The team aims to develop Energy Harvesting Active Networked Tags (EnHANTs) which are thin and flexible tags of a few square centimeters that can be attached to everyday objects, such as clothing, furniture, walls, books, toys, and other household and office items. The tags will harvest energy available in the environment such as light or vibration energy. The tags would be able to communicate with each other over short distances to form wireless networks.
EnHANTs will enable networking virtually every object around us and will allow expanding the 'Internet of Things' to include everyday objects that are traditionally not networked.

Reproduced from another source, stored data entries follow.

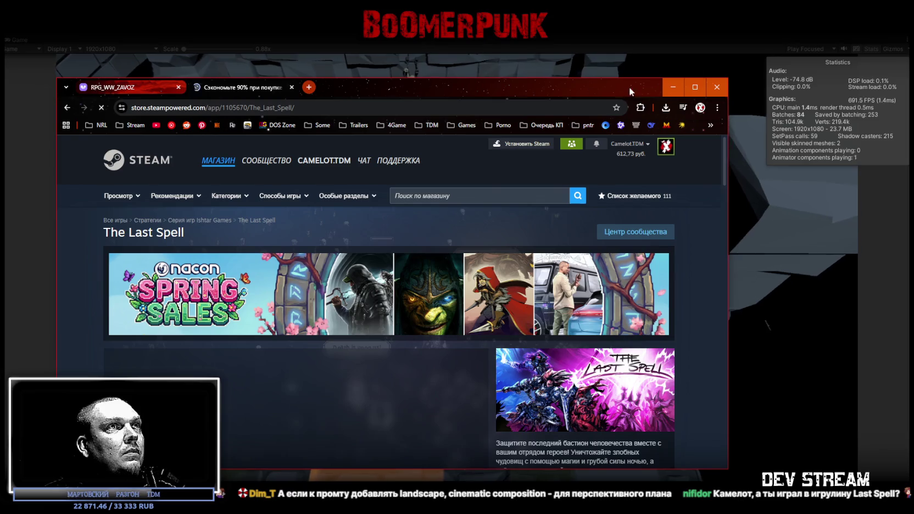
pyautogui.click(695, 87)
# Step: Play The Last Spell's trailer fullscreen, pause it at 1:08, and return to the Unidraw board
pyautogui.scroll(-2, 378, 371)
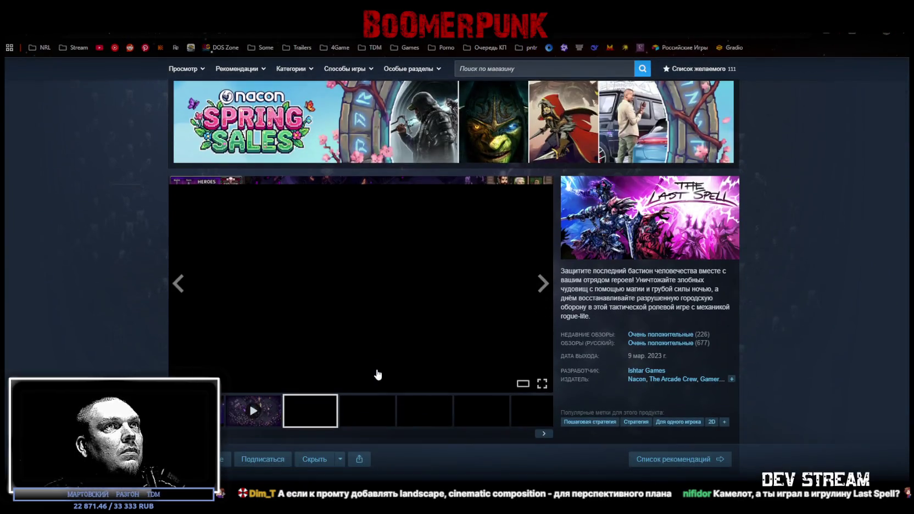
pyautogui.scroll(-1, 385, 371)
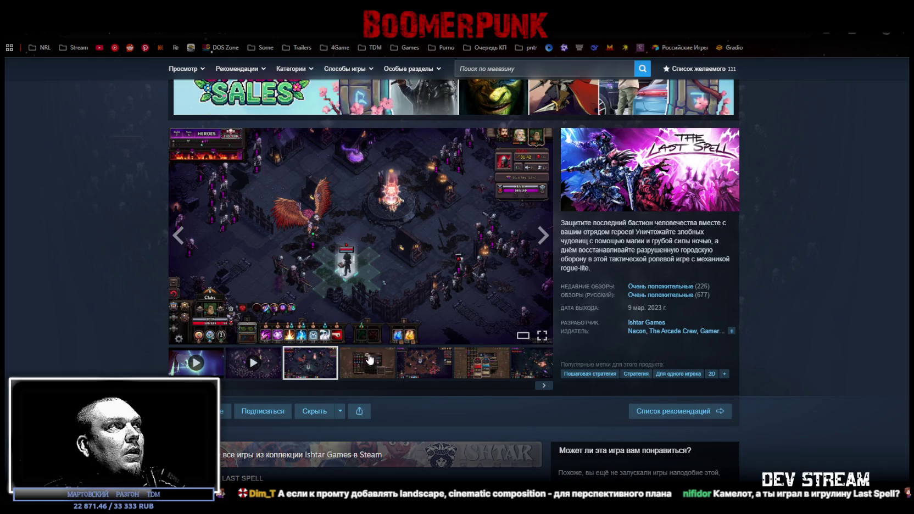
pyautogui.click(254, 366)
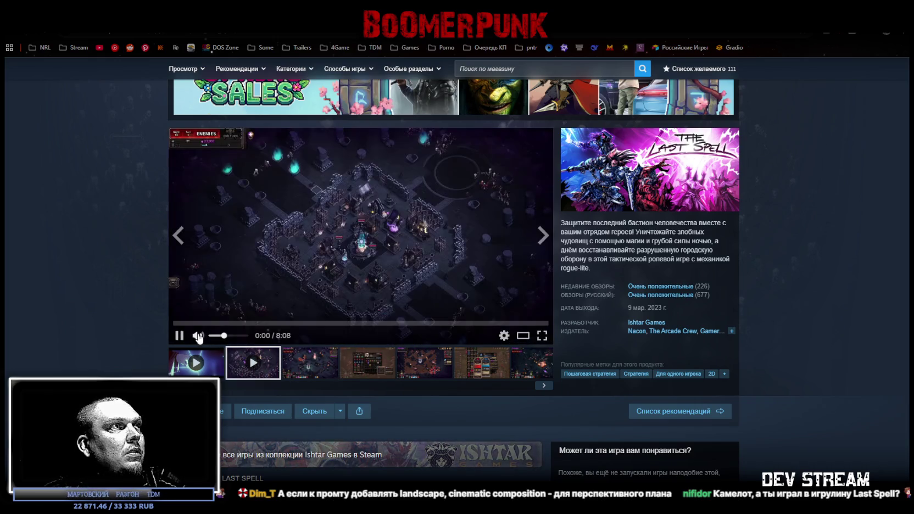
pyautogui.click(533, 333)
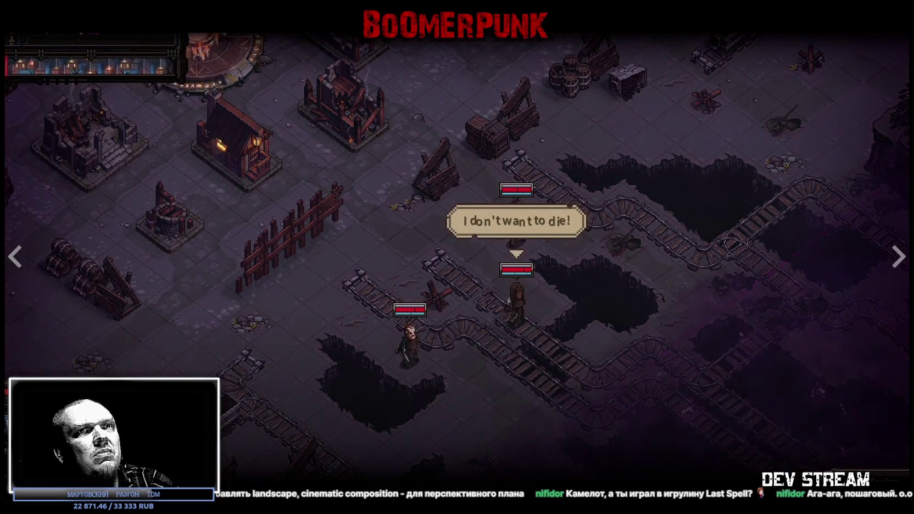
pyautogui.press('Escape')
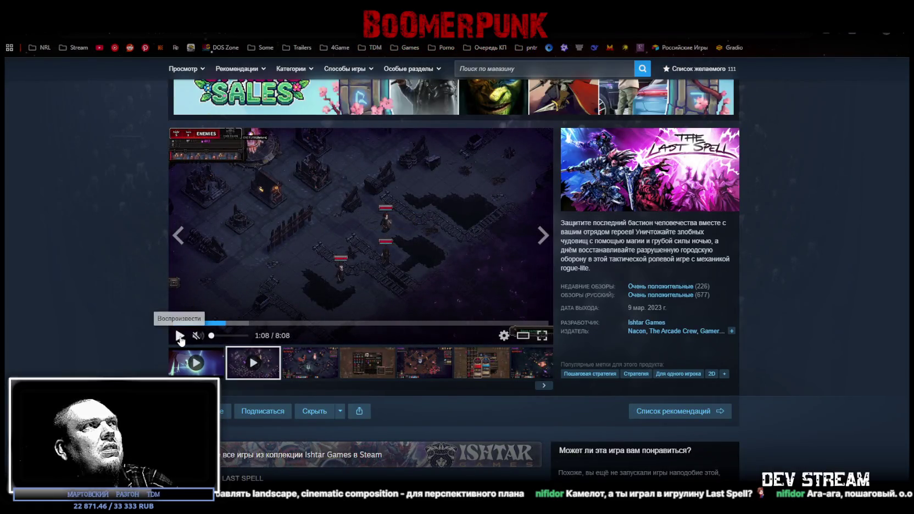
pyautogui.click(179, 336)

Novel applications, not available with today's technologies, include lost item recovery, object tracking, disaster recovery, and emergency alerts.
The project takes an interdisciplinary approach to address the severe energy constraints imposed by using harvested energy alone. In particular, the team combines expertise in networking, communications, low-power electronics, and organic energy-harvesting devices to make the efficiency improvements of several orders of magnitude that are required for the realization of EnHANTs. New flexible organic energy harvesting and storage devices will be combined with energy management electronics; ultra low power pulse-based wideband wireless communications will be combined with novel pulse communication techniques for ultra-low power wireless connectivity; and, novel networking paradigms will start from and energy-driven approach to provide ad-hoc networking and interfaces with traditional networks and computing devices. A test platform of networked tags will be deployed and tested demonstrating the energy harvesting, communication, and networking components developed using custom hardware.